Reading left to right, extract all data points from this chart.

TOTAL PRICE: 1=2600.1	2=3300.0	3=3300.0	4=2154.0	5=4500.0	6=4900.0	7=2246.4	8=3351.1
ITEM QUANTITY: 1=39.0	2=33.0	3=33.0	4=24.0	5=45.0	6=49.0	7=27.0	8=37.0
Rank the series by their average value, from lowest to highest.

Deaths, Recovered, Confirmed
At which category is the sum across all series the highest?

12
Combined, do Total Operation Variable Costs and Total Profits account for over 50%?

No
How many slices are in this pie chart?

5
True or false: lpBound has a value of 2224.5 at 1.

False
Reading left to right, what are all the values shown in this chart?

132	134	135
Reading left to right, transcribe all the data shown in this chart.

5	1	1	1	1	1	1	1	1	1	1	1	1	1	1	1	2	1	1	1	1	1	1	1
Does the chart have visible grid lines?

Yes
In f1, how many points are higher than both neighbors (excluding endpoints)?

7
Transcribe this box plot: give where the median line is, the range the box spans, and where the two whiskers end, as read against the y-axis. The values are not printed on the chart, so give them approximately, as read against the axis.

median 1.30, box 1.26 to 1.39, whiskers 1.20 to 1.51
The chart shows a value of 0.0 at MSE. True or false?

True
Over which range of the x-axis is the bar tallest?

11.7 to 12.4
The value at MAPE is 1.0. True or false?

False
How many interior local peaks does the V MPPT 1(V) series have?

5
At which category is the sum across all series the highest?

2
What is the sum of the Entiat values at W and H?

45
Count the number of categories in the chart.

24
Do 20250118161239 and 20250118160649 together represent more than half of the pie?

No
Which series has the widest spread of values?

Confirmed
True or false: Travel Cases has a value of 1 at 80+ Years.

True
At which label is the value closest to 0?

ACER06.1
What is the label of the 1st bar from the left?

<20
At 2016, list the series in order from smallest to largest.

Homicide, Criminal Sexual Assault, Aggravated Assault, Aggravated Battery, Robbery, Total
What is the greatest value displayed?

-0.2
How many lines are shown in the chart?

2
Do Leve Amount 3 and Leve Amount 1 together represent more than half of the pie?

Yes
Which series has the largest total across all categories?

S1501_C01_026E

§ **Problem description**: Show each line from the items above that contains the word "largest", copied word for word.

§ **Task solution**:
At 2016, list the series in order from smallest to largest.
Which series has the largest total across all categories?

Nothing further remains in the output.